Additionally, during disaster management, drinking water, food and help facility is critical. This is handled by NDMA and it has requisite infrastructure and necessary capability to deal with any kind of disasters. During Vardha cyclone, people staying nearby, Navy, Coast Guard and other organisations geared up to mobilise their infrastructure to provide necessary requirement. That kind of inter-ministerial and inter-related cooperation exists to deal with any kind of disaster like this.
Past to present
Many disasters have occurred in states of Tamil Nadu, Andhra Pradesh and Odisha in form of floods and cyclones.
Earlier, there was no predictive capability for tsunami or cyclone. Now there is a 12 km high resolution models to give forecasts 5 days in advance.

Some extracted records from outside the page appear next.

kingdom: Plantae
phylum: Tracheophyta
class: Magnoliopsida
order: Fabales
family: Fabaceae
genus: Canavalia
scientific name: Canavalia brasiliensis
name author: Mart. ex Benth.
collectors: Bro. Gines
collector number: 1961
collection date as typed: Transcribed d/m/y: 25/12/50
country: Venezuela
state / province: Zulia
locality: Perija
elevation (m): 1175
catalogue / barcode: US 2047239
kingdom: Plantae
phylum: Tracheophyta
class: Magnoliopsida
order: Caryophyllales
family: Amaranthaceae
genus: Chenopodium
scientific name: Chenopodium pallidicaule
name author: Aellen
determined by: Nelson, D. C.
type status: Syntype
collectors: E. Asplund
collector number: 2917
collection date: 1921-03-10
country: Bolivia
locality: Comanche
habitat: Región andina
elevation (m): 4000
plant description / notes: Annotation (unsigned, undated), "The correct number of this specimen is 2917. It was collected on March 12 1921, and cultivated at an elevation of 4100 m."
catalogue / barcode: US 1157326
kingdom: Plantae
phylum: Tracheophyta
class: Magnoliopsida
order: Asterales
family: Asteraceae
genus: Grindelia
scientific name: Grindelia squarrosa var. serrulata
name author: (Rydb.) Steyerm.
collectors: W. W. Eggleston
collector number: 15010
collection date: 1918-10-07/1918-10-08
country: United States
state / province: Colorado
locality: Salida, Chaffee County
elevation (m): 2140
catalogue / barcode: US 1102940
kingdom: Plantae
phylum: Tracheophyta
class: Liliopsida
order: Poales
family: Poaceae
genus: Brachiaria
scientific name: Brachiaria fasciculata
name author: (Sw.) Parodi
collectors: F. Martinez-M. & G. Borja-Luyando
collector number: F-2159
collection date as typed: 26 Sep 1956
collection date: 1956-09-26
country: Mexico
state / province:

This was visible in Hudhud and Vardha cyclones.
Earlier, the area covered was huge- upto 250 kms where it could occur. Now it is 25 kms range. So predictive capability of cyclone has strongly improved that has resulted in less of loss of life and necessary contingency precautions.
National Disaster Management Guidelines in 2010 were released which also focused on advanced systems like topography, GIS database, remote sensing data and national database for emergency management.
There is need for good international cooperation as oceans don’t have boundaries. What happens in Indonesia can affect India too. Among regional cooperation under the framework of UNESCO or UN, there is great deal of sharing of information data from one country to another country is required. India has extended its tsunami early warning system to Vietnam, Malaysia and Philippines as a part of soft-diplomacy along with countries belonging to IOR. A disaster may occur in Indonesia but information can be available to India and precautions can be taken. Thus, Observations set up at different parts of Indian Ocean will be required to give exact information.
Connecting the dots:
In an event of tsunami, India is well placed to manage the effects of it. Do you agree? Comment.